私は、解体前の建物の検査はしてませんので、解体前の状態は知りませんが、2物件共に、別々の大手のハウスメーカーさんです。

既に、2棟共に、当方で、複数回の検査を完了していますが、両建物共、軽微な是正事項はあるものの、非常に良い施工で、順調に工事が進んでいます。現場監督が、本来やるべき事をきちんと理解し、それを実行すれば、良い建物が出来る。と云う事です。

しかし、監督不在の現場が多く、各職人さん任せで工事が進み、職人さんの仕事のチェックや社内検査が機能していないため、結果的に問題ある建物が出来上がる訳です。

私は、現場監督は、オーケストラの指揮者と同じだと思います。もし、オーケストラに指揮者がいなければ、各奏者は、好き勝手に楽器を奏でます。当然1曲の美しい曲になる訳がありません。
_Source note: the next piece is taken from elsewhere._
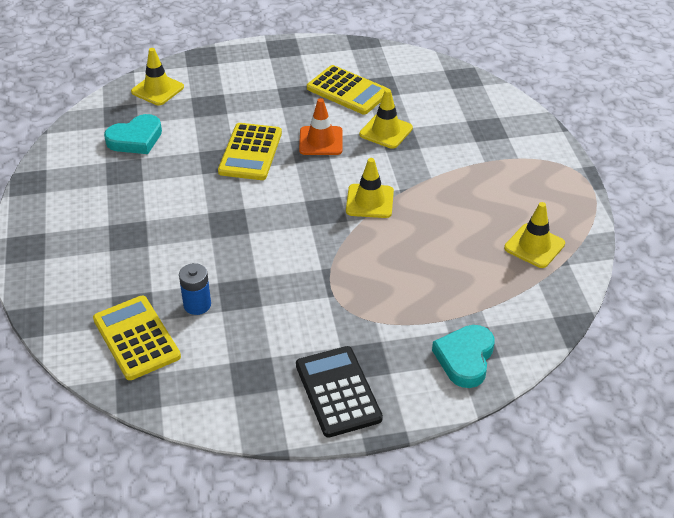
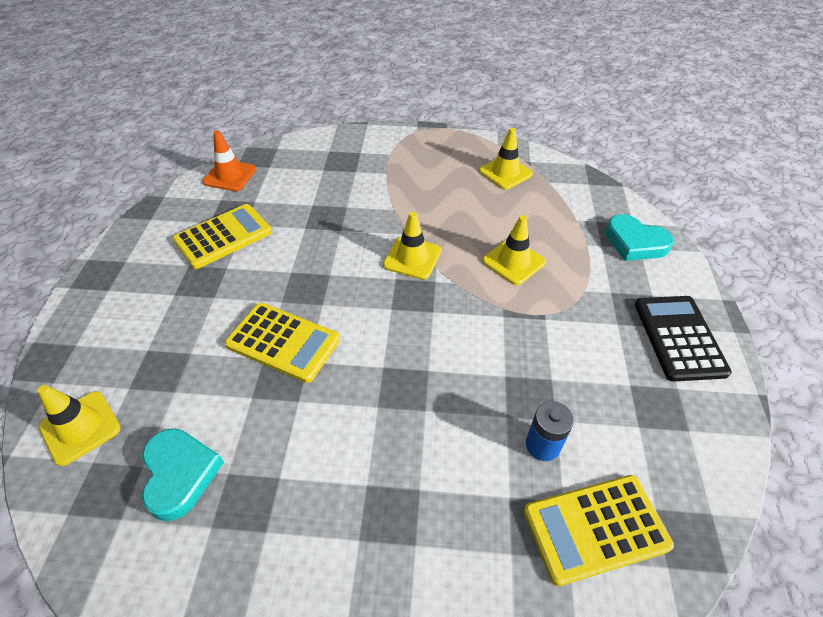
camera: 75 degrees left, 5 degrees up
(321, 141) = (297, 275): orange traffic cone -> orange traffic cone (230, 176)
(338, 392) = (679, 338): black calculator -> black calculator turned 90 degrees clockwise
(386, 131) = (309, 223): yellow traffic cone -> yellow traffic cone (513, 261)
多くの現場を掛け持ちしている現場監督は、人や物の手配に追われてしまい、現場に来て、職人さんの仕事のチェックや検査をしている暇がない。と云う事も多いです。そうなると、各職人さんは、自分がやり易いように、工事を進めて行き、結果的に、あちこちで、つじつまの合わない問題が発生して行きます。

会社にとっては、沢山ある新築工事の一つであっても、建築主にとっては、唯一無二の新築工事であり、この先、長年住み続ける大切な財産です。どの施工会社さんも、この点を肝に命じて、仕事に関わって頂きたいと思う次第です。